Jeff Hunt earned his bachelors degree with honors from the college and was a student leader here on campus. And despite having gone out into the wide world to make his mark, his heart never left us.
Jeff is connected to the College in myriad ways: he worked closely with Department of Advertising chair, Isabella Cunningham, to overhaul the public relations curriculum; he has served as an adjunct professor in the College by teaching a public relations class; and he has just completed an enlightened term as chair of the College's Advisory Council.

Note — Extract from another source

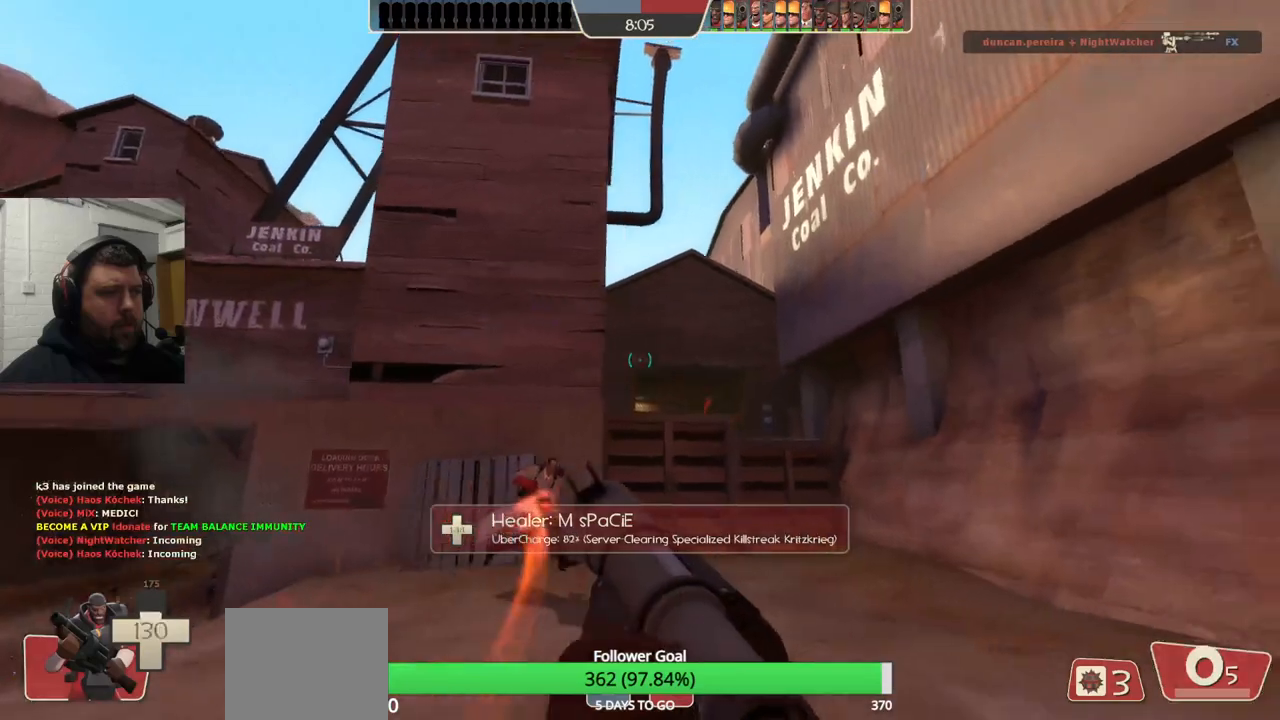
{"buttons": [], "left_stick": "up", "right_stick": "center", "events": [[433, "left_stick", "up"]]}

Jeff also served as a mentor to many public relations and advertising students. When we have "student counseling" sessions, Jeff is always the first one there and the last to leave. And he's been extremely generous to the students he counsels, even helping them set up interviews and allowing his name to be used so they can get a foot in the door.
Jeff's personal philanthropy is also noteworthy. His first major gift was a unique one, designed to promote giving by other donors. He gave $100k to be used as a 50 percent match to first-time donors to the College. His generosity ultimately spawned over half a million dollars in gifts to the College.
What is especially impressive about Jeff's contributions is that – despite his brutal schedule as CEO of GCI, a global public relations firm with 650 associates in 27 countries – the College of Communication is always on his mind.
Jeff's embrace of new initiatives, his personal kindness, and his unfailing politeness distinguish him as a special member of the College family. Please join me in thanking Jeff Hunt for being Jeff Hunt.